The objective combined adversarial, cycle-consistency, and cosine-similarity terms to discourage latent drift:

\[ \mathcal{L}_{D_\psi}^{(t)} = \mathcal{L}_{\mathrm{GAN}}(G_{\psi}^{(t)},D_Y^{(t)},X_t,Y_t) + \mathcal{L}_{\mathrm{GAN}}(F_{\omega}^{(t)},D_X^{(t)},Y_t,X_t) + \lambda_{\mathrm{cyc}}\mathcal{L}_{\mathrm{cyc}}^{(t)} + \lambda_{\mathrm{cos}}\mathcal{L}_{\mathrm{cos}}^{(t)}. \]

The adversarial part was optimized as:

\[ \operatorname*{arg\,min}_{\psi,\omega} \operatorname*{arg\,max}_{D_X,D_Y} \mathcal{L}_{D_\psi}^{(t)}. \]

Cycle-consistency diagram used to reason about the latent degradation mapping.

Iterative Inference

At inference time, the intended loop alternated between restoration and learned degradation until it reached the clean endpoint:

Iterative restoration loop in latent space. Starting from \(x_T\), the model alternates restoration and learned degradation for \(T-2\) steps before decoding the final restored image.

The inference algorithm can be written with the same latent notation:

\[ z_T = E_\phi(x_T). \]

For each step \(t = T,T-1,\ldots,1\):

\[ \hat{z}_{0|t} = R_{\theta_R}(z_t,t). \]

If \(t>1\), the learned degradation operator produced the next latent on the trajectory:

\[ z_{t-1} = D_{\psi}^{(t)}(\hat{z}_{0|t}). \]

At the final step, the clean latent was decoded back to image space:

\[ \hat{x}_0 = \operatorname{Dec}_{\theta}(z_0). \]

The important assumption was that every learned degradation step would keep the latent on the correct data manifold. In practice, small errors accumulated across steps, and the predicted latents drifted.

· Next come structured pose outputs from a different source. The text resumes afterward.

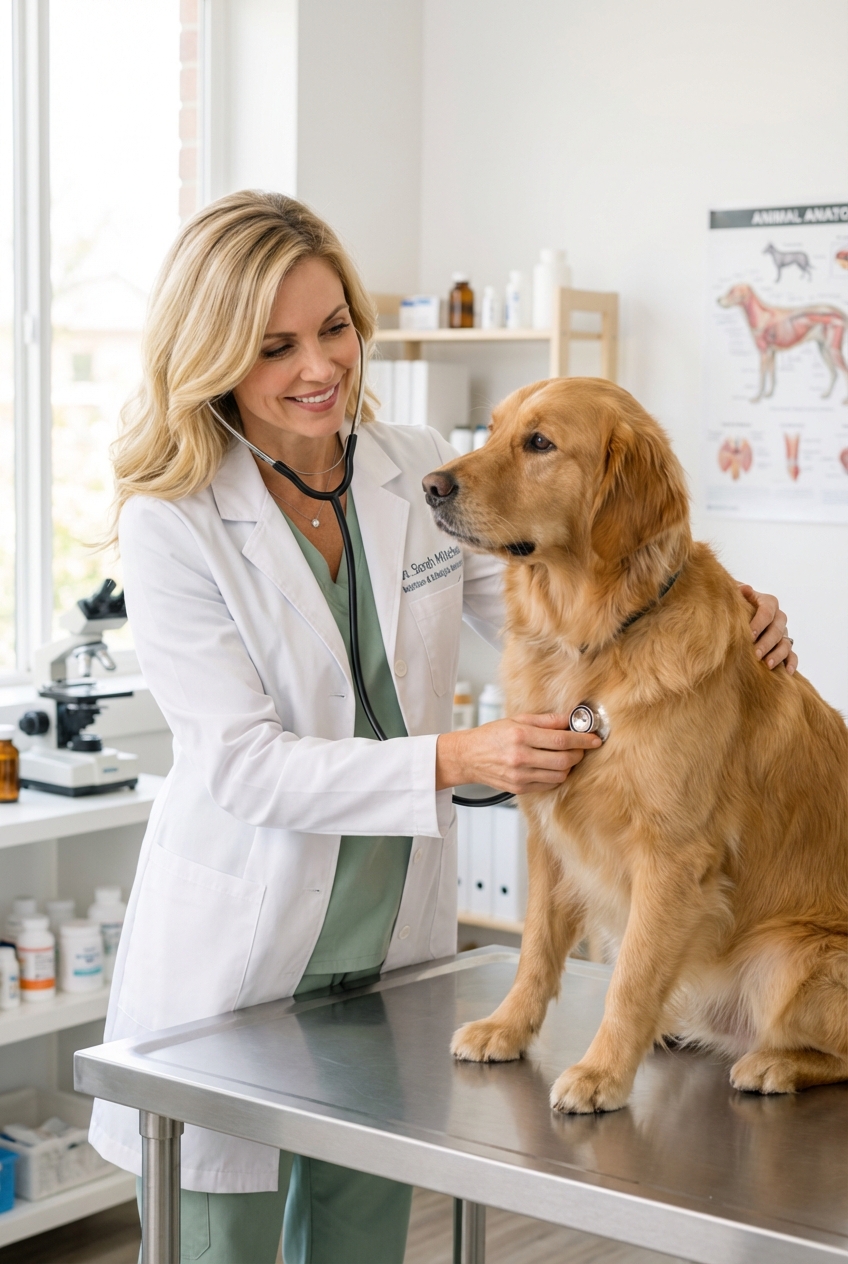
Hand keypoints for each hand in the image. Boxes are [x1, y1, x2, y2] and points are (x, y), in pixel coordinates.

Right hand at [436, 714, 601, 795]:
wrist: (468, 757)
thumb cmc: (492, 735)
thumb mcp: (517, 720)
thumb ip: (545, 721)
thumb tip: (569, 719)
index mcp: (520, 736)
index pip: (561, 740)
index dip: (582, 740)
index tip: (594, 739)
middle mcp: (520, 757)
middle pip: (564, 760)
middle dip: (579, 754)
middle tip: (582, 747)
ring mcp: (520, 776)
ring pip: (559, 775)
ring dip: (568, 766)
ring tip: (565, 756)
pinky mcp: (520, 788)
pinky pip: (548, 784)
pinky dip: (556, 775)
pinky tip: (551, 765)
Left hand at [738, 584, 796, 674]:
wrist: (735, 616)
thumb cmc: (733, 605)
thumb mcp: (733, 596)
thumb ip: (738, 592)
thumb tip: (744, 589)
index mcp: (768, 602)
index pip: (767, 611)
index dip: (759, 623)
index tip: (749, 635)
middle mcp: (778, 617)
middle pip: (777, 629)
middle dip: (766, 642)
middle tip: (755, 654)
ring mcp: (782, 633)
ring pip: (786, 643)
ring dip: (778, 654)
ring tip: (768, 665)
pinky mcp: (784, 647)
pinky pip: (792, 655)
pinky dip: (791, 663)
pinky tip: (786, 672)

Latent-Space Variants and Final Result

After the latent-space setup was in place, the final experiments compared UNet and HDN baselines with several variants of the proposed iterative latent system. Some variants used direct predictions from the restoration and degradation networks; others tried moving combinations or iterative refinements of those predictions.

One drift-control idea was to convexly combine a newly predicted latent with a previous latent on the trajectory. If

\[ \tilde{z}_{t-1} = D_{\psi}^{(t)}(\hat{z}_{0|t}), \]

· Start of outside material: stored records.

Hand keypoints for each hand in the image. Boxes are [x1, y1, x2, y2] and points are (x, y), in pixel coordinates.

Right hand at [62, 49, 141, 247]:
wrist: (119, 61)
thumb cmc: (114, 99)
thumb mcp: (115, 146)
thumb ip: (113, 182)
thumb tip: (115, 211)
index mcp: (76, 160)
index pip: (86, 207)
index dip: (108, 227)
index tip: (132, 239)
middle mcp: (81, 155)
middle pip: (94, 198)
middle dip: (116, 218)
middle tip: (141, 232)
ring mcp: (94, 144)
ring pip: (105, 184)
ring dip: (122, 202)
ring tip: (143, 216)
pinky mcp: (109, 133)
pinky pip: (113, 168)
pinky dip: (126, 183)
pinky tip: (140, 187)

then a running latent update could be written as:

\[ z_{t-1}^{\mathrm{comb}} = \alpha_t \tilde{z}_{t-1} + (1-\alpha_t)z_t. \]

The same idea was also tested on clean-latent predictions:

\[ \hat{z}_{0|t-1}^{\mathrm{comb}} = \alpha_t R_{\theta_R}(\tilde{z}_{t-1},t-1) + (1-\alpha_t)\hat{z}_{0|t}. \]

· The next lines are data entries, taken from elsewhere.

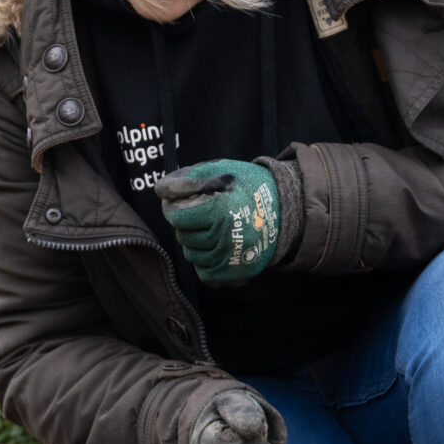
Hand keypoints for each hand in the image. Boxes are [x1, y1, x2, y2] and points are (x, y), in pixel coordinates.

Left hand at [154, 159, 281, 284]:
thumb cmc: (246, 186)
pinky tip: (218, 246)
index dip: (175, 206)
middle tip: (206, 214)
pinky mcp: (237, 273)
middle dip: (188, 224)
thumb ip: (186, 178)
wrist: (284, 209)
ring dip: (197, 242)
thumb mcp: (218, 170)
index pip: (175, 216)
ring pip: (192, 255)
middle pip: (183, 236)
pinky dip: (206, 261)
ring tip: (215, 228)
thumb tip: (159, 190)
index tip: (186, 202)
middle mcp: (226, 238)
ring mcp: (232, 258)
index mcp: (220, 210)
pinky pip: (204, 273)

Running combination of latent predictions, where \(\alpha_t\) controls how strongly the method trusts the newly predicted latent versus the previous latent state.

Another variant repeatedly refined the intermediate predictions by alternating restoration, HVAE encoding/decoding, and the learned degradation modules. This tested whether repeated projection through the HVAE and restoration model could stabilize the latent trajectory.

Refinement variants explored during inference. Intermediate latents are repeatedly restored and re-embedded before producing the final \(T=0\) prediction.

Updated PSNR comparison across time steps for the latent-space experiments. The direct iterative route drops quickly, while moving-combination and refinement variants reduce the drift but still do not surpass the UNet or HDN baselines.

The result was useful but negative. Chronologically, the project went from pixel-space baselines to a latent-space iterative formulation, but the learned latent degradation model was still not reliable enough to support repeated stepping. The iterative variants generally trailed the one-shot baselines. The main takeaways were:

Pixel-space baselines were hard to beat, even though they still carried the risk of conditional averaging.
The learned latent degradation operator was the weakest part of the system.
Naive convex combinations of latents did not prevent drift.
Cycle-consistency helped formulate the problem but did not make the mapping stable enough.
The HVAE representation remained interesting, especially for multiresolution uncertainty, but the project needed a stronger generative restoration formulation.

This line of work eventually fed into later microscopy restoration projects where the generative model is trained more directly around the conditional restoration task instead of requiring a separately learned degradation loop.